◆ Data for this exercise:
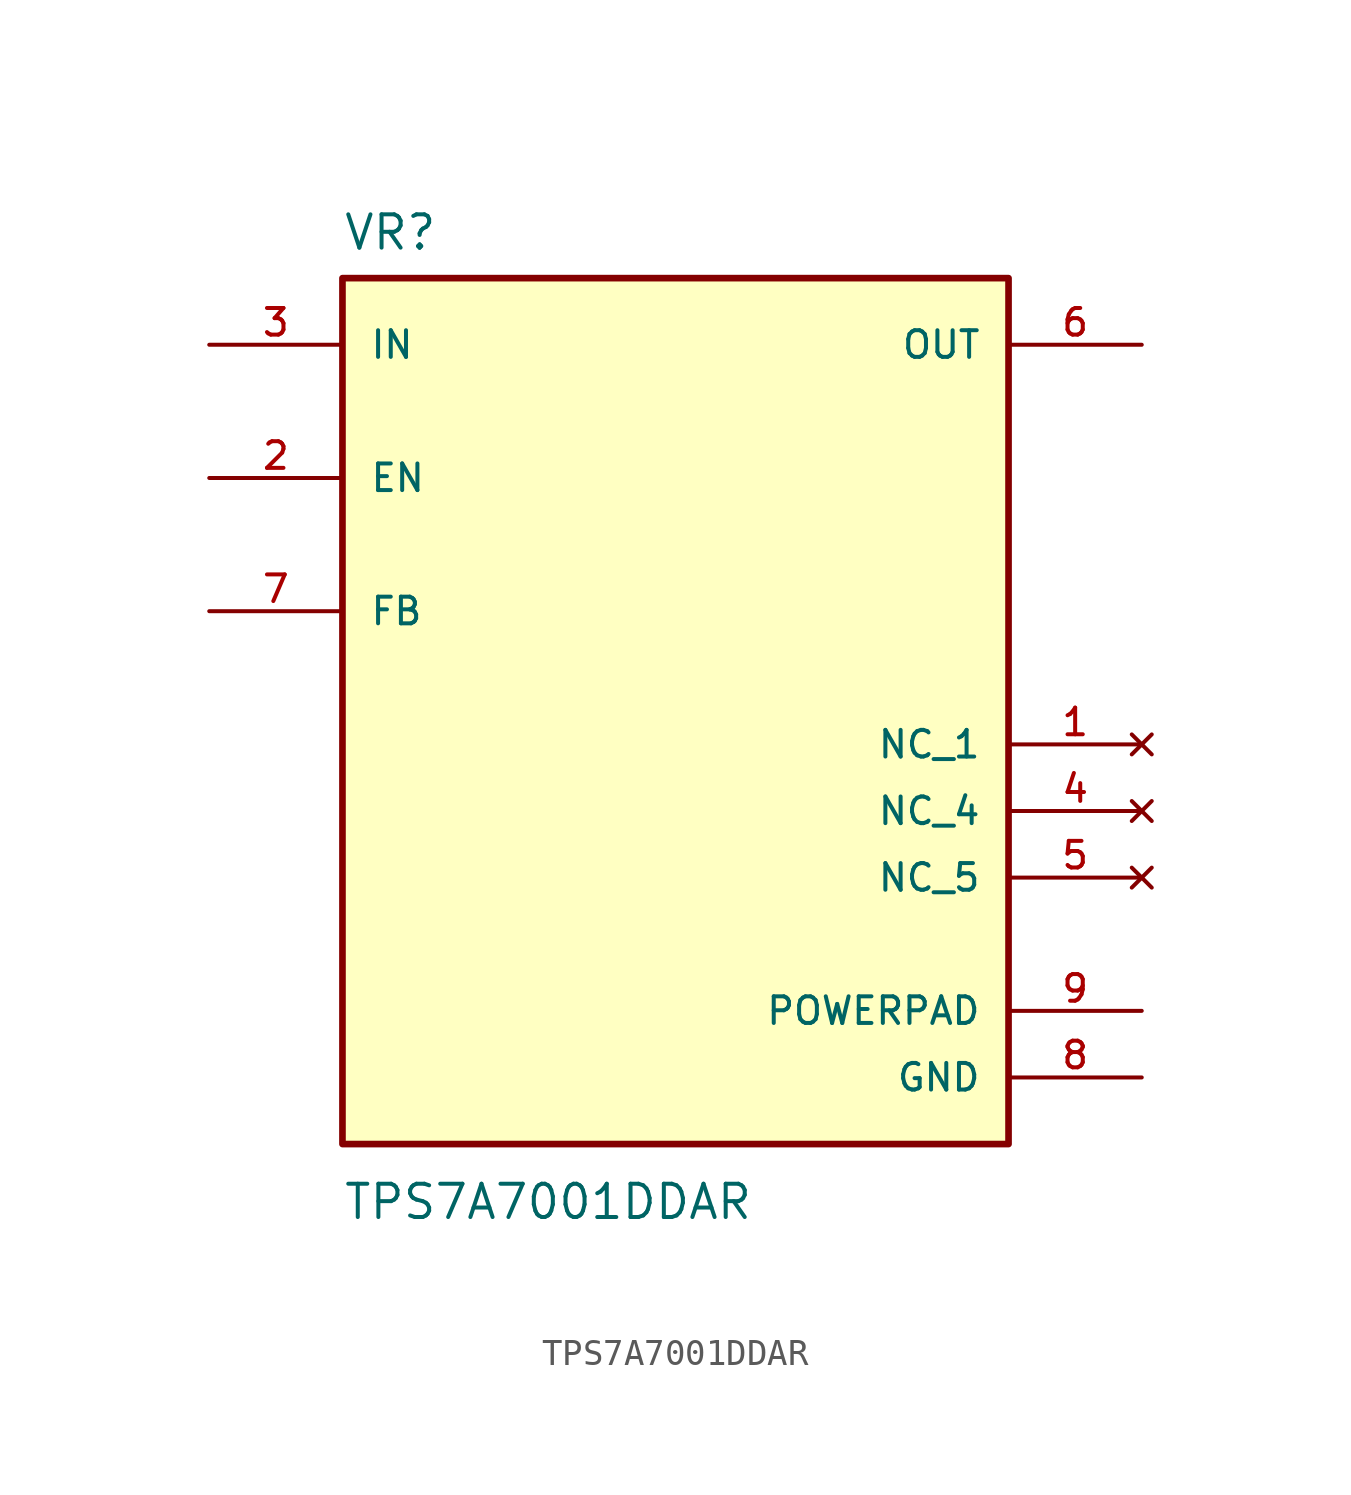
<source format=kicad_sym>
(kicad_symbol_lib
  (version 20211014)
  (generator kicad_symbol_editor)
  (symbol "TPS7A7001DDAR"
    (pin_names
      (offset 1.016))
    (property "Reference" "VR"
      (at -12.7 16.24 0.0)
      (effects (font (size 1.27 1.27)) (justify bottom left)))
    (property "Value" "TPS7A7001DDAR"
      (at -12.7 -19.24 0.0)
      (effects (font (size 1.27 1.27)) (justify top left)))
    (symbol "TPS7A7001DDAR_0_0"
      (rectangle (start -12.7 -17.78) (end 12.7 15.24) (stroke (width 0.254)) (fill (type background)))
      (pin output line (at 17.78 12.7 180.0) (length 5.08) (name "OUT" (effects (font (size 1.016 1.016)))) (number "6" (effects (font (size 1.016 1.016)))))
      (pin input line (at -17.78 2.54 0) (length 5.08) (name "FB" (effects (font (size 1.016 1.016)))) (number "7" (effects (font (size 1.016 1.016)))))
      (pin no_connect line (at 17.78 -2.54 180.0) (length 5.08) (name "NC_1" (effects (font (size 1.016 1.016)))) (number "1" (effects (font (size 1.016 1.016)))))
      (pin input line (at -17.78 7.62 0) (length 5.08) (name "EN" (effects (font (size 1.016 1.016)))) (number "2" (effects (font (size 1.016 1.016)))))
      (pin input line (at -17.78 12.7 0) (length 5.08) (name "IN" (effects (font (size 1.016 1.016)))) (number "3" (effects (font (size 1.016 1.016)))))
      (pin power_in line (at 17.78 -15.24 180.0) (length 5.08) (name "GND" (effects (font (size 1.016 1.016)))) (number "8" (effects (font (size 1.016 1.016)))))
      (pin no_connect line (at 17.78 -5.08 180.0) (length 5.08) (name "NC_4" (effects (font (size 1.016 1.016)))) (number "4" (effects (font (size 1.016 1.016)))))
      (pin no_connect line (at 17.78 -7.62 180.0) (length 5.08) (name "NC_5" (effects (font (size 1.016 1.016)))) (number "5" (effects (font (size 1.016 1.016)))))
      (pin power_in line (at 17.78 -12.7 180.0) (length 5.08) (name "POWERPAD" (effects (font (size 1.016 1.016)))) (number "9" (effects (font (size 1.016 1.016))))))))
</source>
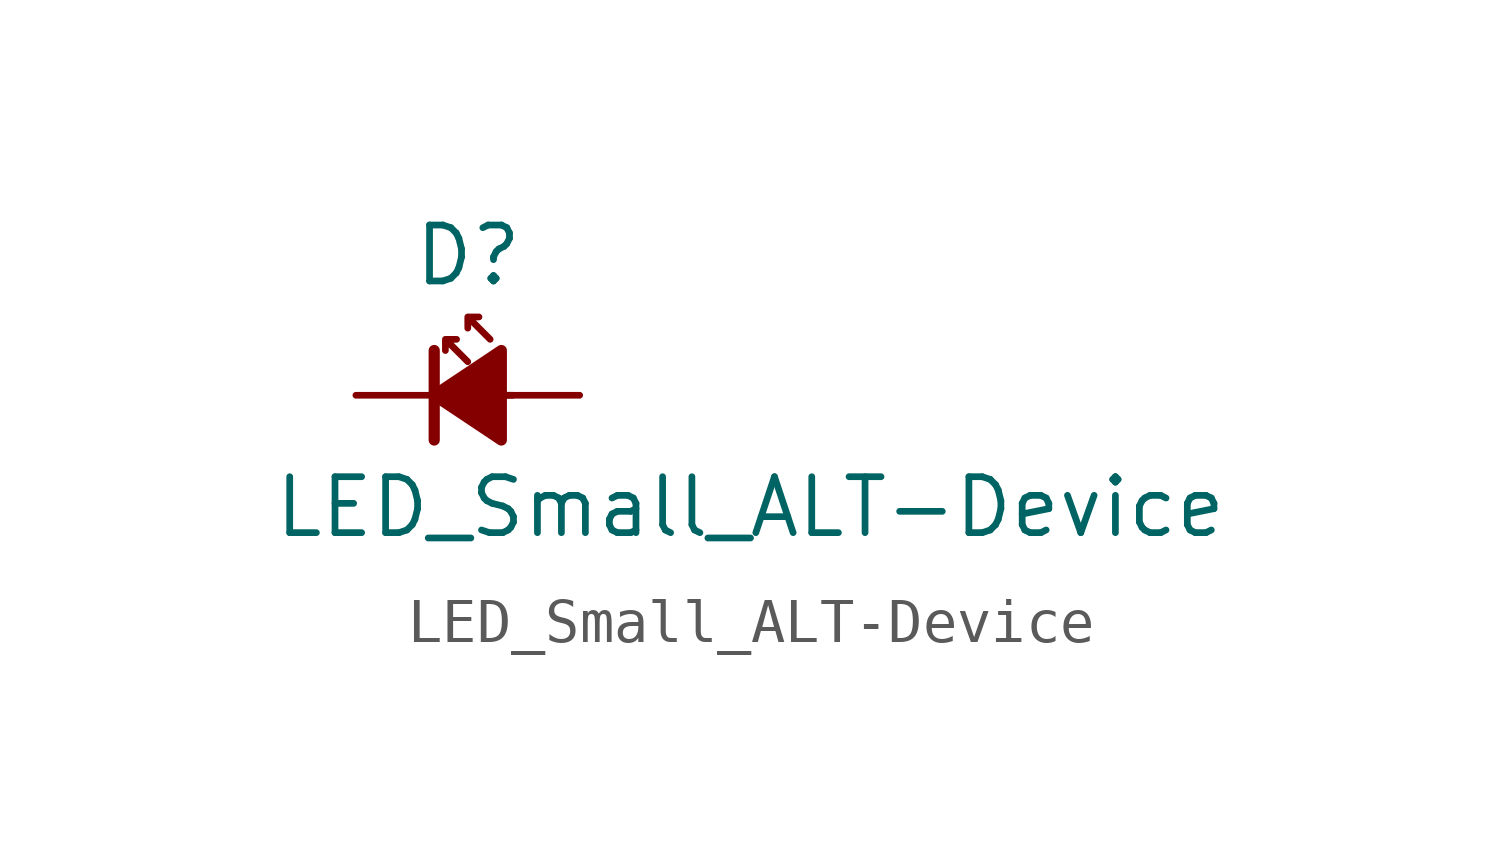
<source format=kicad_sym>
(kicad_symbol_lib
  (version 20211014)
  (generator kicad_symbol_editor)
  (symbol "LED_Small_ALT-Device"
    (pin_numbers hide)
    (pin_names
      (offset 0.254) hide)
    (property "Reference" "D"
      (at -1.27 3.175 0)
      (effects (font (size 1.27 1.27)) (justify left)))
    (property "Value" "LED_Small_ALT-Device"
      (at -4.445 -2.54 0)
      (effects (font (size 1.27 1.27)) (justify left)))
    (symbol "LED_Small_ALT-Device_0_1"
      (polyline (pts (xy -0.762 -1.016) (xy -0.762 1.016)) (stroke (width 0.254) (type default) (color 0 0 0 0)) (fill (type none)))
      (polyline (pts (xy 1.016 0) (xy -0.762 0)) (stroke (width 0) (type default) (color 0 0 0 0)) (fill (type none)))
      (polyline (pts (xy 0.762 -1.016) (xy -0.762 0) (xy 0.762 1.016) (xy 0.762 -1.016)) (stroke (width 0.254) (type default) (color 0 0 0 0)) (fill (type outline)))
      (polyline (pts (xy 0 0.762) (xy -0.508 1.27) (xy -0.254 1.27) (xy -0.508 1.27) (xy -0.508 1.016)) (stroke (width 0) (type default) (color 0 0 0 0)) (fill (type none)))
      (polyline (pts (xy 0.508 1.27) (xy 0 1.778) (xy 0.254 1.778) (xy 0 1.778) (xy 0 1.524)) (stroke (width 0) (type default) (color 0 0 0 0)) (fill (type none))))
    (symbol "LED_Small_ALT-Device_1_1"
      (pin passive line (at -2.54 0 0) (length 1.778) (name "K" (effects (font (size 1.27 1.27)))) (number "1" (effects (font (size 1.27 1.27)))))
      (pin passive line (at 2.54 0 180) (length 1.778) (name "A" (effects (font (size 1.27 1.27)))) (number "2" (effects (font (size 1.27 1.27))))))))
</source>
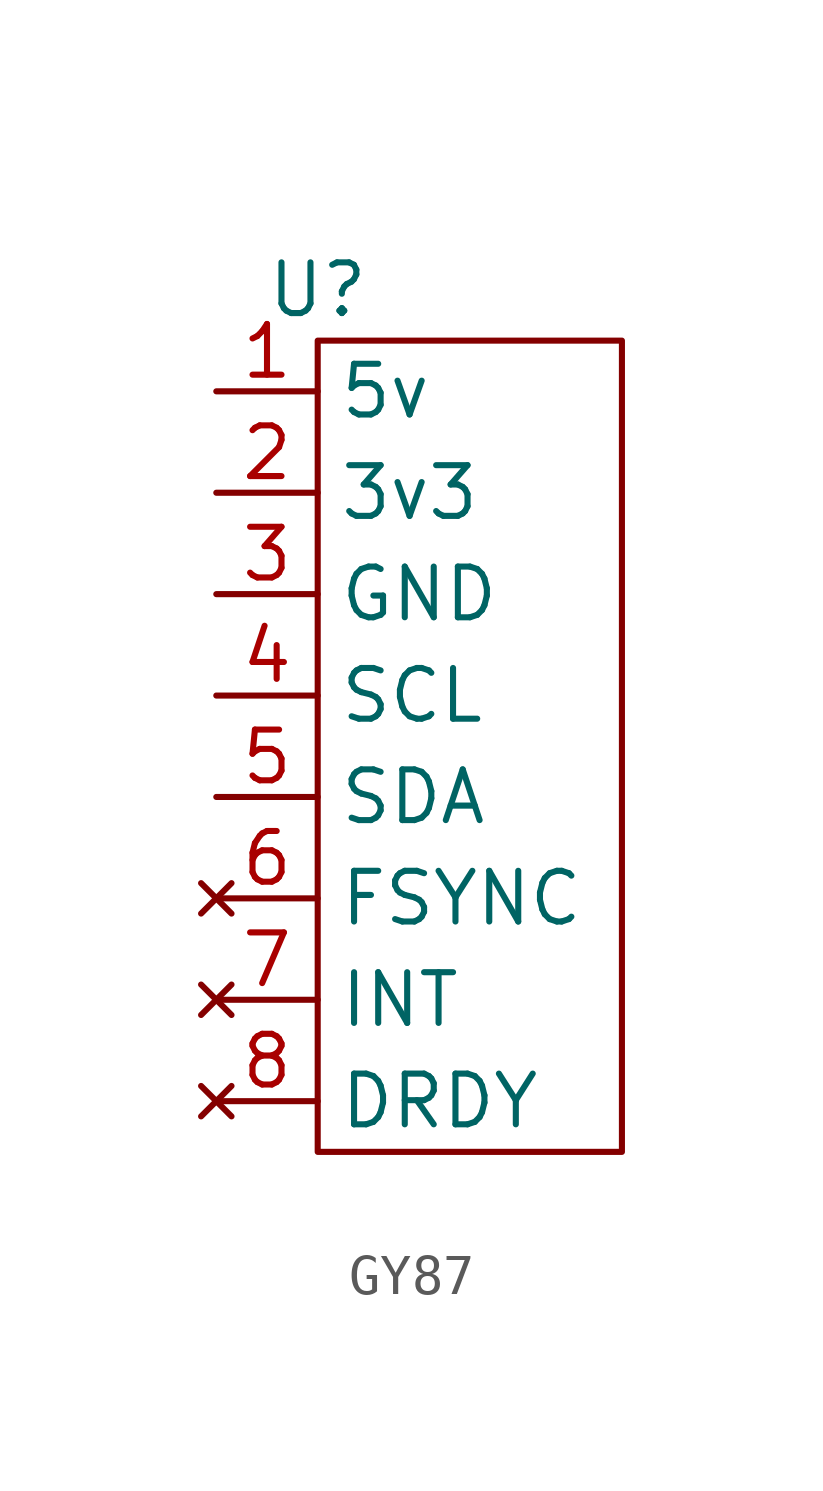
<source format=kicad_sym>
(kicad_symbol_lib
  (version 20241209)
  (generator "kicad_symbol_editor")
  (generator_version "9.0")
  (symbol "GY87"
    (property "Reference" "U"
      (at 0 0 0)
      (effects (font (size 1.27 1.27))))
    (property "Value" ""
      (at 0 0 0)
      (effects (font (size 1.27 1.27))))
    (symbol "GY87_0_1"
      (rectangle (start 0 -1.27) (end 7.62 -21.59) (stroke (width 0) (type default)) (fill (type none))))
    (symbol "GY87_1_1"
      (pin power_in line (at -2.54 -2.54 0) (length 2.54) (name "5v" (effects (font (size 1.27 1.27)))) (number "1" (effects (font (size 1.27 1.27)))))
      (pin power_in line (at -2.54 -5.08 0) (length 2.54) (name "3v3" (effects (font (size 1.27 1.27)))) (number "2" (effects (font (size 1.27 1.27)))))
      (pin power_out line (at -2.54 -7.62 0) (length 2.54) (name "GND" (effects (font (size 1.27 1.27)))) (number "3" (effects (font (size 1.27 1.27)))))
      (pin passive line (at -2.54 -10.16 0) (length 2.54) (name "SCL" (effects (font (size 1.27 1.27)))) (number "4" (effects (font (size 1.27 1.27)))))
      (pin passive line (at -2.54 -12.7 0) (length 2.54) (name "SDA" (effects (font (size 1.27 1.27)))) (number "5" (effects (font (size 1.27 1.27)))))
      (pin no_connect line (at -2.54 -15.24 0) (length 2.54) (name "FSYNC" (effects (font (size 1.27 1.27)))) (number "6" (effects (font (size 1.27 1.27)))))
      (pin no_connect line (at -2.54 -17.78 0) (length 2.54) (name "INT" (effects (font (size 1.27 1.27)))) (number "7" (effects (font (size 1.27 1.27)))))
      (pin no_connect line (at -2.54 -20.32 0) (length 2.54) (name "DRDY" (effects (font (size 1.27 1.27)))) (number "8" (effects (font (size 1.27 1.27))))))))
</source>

◆ Problem description: Output the whole listing without change. Any picture is to be left out.

◆ Response to this exercise:
<source format=kicad_sym>
(kicad_symbol_lib
  (version 20211014)
  (generator kicad_symbol_editor)
  (symbol "TPS7A7001DDAR"
    (pin_names
      (offset 1.016))
    (property "Reference" "VR"
      (at -12.7 16.24 0.0)
      (effects (font (size 1.27 1.27)) (justify bottom left)))
    (property "Value" "TPS7A7001DDAR"
      (at -12.7 -19.24 0.0)
      (effects (font (size 1.27 1.27)) (justify top left)))
    (symbol "TPS7A7001DDAR_0_0"
      (rectangle (start -12.7 -17.78) (end 12.7 15.24) (stroke (width 0.254)) (fill (type background)))
      (pin output line (at 17.78 12.7 180.0) (length 5.08) (name "OUT" (effects (font (size 1.016 1.016)))) (number "6" (effects (font (size 1.016 1.016)))))
      (pin input line (at -17.78 2.54 0) (length 5.08) (name "FB" (effects (font (size 1.016 1.016)))) (number "7" (effects (font (size 1.016 1.016)))))
      (pin no_connect line (at 17.78 -2.54 180.0) (length 5.08) (name "NC_1" (effects (font (size 1.016 1.016)))) (number "1" (effects (font (size 1.016 1.016)))))
      (pin input line (at -17.78 7.62 0) (length 5.08) (name "EN" (effects (font (size 1.016 1.016)))) (number "2" (effects (font (size 1.016 1.016)))))
      (pin input line (at -17.78 12.7 0) (length 5.08) (name "IN" (effects (font (size 1.016 1.016)))) (number "3" (effects (font (size 1.016 1.016)))))
      (pin power_in line (at 17.78 -15.24 180.0) (length 5.08) (name "GND" (effects (font (size 1.016 1.016)))) (number "8" (effects (font (size 1.016 1.016)))))
      (pin no_connect line (at 17.78 -5.08 180.0) (length 5.08) (name "NC_4" (effects (font (size 1.016 1.016)))) (number "4" (effects (font (size 1.016 1.016)))))
      (pin no_connect line (at 17.78 -7.62 180.0) (length 5.08) (name "NC_5" (effects (font (size 1.016 1.016)))) (number "5" (effects (font (size 1.016 1.016)))))
      (pin power_in line (at 17.78 -12.7 180.0) (length 5.08) (name "POWERPAD" (effects (font (size 1.016 1.016)))) (number "9" (effects (font (size 1.016 1.016))))))))
</source>
<source format=kicad_sym>
(kicad_symbol_lib
  (version 20211014)
  (generator kicad_symbol_editor)
  (symbol "LED_Small_ALT-Device"
    (pin_numbers hide)
    (pin_names
      (offset 0.254) hide)
    (property "Reference" "D"
      (at -1.27 3.175 0)
      (effects (font (size 1.27 1.27)) (justify left)))
    (property "Value" "LED_Small_ALT-Device"
      (at -4.445 -2.54 0)
      (effects (font (size 1.27 1.27)) (justify left)))
    (symbol "LED_Small_ALT-Device_0_1"
      (polyline (pts (xy -0.762 -1.016) (xy -0.762 1.016)) (stroke (width 0.254) (type default) (color 0 0 0 0)) (fill (type none)))
      (polyline (pts (xy 1.016 0) (xy -0.762 0)) (stroke (width 0) (type default) (color 0 0 0 0)) (fill (type none)))
      (polyline (pts (xy 0.762 -1.016) (xy -0.762 0) (xy 0.762 1.016) (xy 0.762 -1.016)) (stroke (width 0.254) (type default) (color 0 0 0 0)) (fill (type outline)))
      (polyline (pts (xy 0 0.762) (xy -0.508 1.27) (xy -0.254 1.27) (xy -0.508 1.27) (xy -0.508 1.016)) (stroke (width 0) (type default) (color 0 0 0 0)) (fill (type none)))
      (polyline (pts (xy 0.508 1.27) (xy 0 1.778) (xy 0.254 1.778) (xy 0 1.778) (xy 0 1.524)) (stroke (width 0) (type default) (color 0 0 0 0)) (fill (type none))))
    (symbol "LED_Small_ALT-Device_1_1"
      (pin passive line (at -2.54 0 0) (length 1.778) (name "K" (effects (font (size 1.27 1.27)))) (number "1" (effects (font (size 1.27 1.27)))))
      (pin passive line (at 2.54 0 180) (length 1.778) (name "A" (effects (font (size 1.27 1.27)))) (number "2" (effects (font (size 1.27 1.27))))))))
</source>
<source format=kicad_sym>
(kicad_symbol_lib
  (version 20241209)
  (generator "kicad_symbol_editor")
  (generator_version "9.0")
  (symbol "GY87"
    (property "Reference" "U"
      (at 0 0 0)
      (effects (font (size 1.27 1.27))))
    (property "Value" ""
      (at 0 0 0)
      (effects (font (size 1.27 1.27))))
    (symbol "GY87_0_1"
      (rectangle (start 0 -1.27) (end 7.62 -21.59) (stroke (width 0) (type default)) (fill (type none))))
    (symbol "GY87_1_1"
      (pin power_in line (at -2.54 -2.54 0) (length 2.54) (name "5v" (effects (font (size 1.27 1.27)))) (number "1" (effects (font (size 1.27 1.27)))))
      (pin power_in line (at -2.54 -5.08 0) (length 2.54) (name "3v3" (effects (font (size 1.27 1.27)))) (number "2" (effects (font (size 1.27 1.27)))))
      (pin power_out line (at -2.54 -7.62 0) (length 2.54) (name "GND" (effects (font (size 1.27 1.27)))) (number "3" (effects (font (size 1.27 1.27)))))
      (pin passive line (at -2.54 -10.16 0) (length 2.54) (name "SCL" (effects (font (size 1.27 1.27)))) (number "4" (effects (font (size 1.27 1.27)))))
      (pin passive line (at -2.54 -12.7 0) (length 2.54) (name "SDA" (effects (font (size 1.27 1.27)))) (number "5" (effects (font (size 1.27 1.27)))))
      (pin no_connect line (at -2.54 -15.24 0) (length 2.54) (name "FSYNC" (effects (font (size 1.27 1.27)))) (number "6" (effects (font (size 1.27 1.27)))))
      (pin no_connect line (at -2.54 -17.78 0) (length 2.54) (name "INT" (effects (font (size 1.27 1.27)))) (number "7" (effects (font (size 1.27 1.27)))))
      (pin no_connect line (at -2.54 -20.32 0) (length 2.54) (name "DRDY" (effects (font (size 1.27 1.27)))) (number "8" (effects (font (size 1.27 1.27))))))))
</source>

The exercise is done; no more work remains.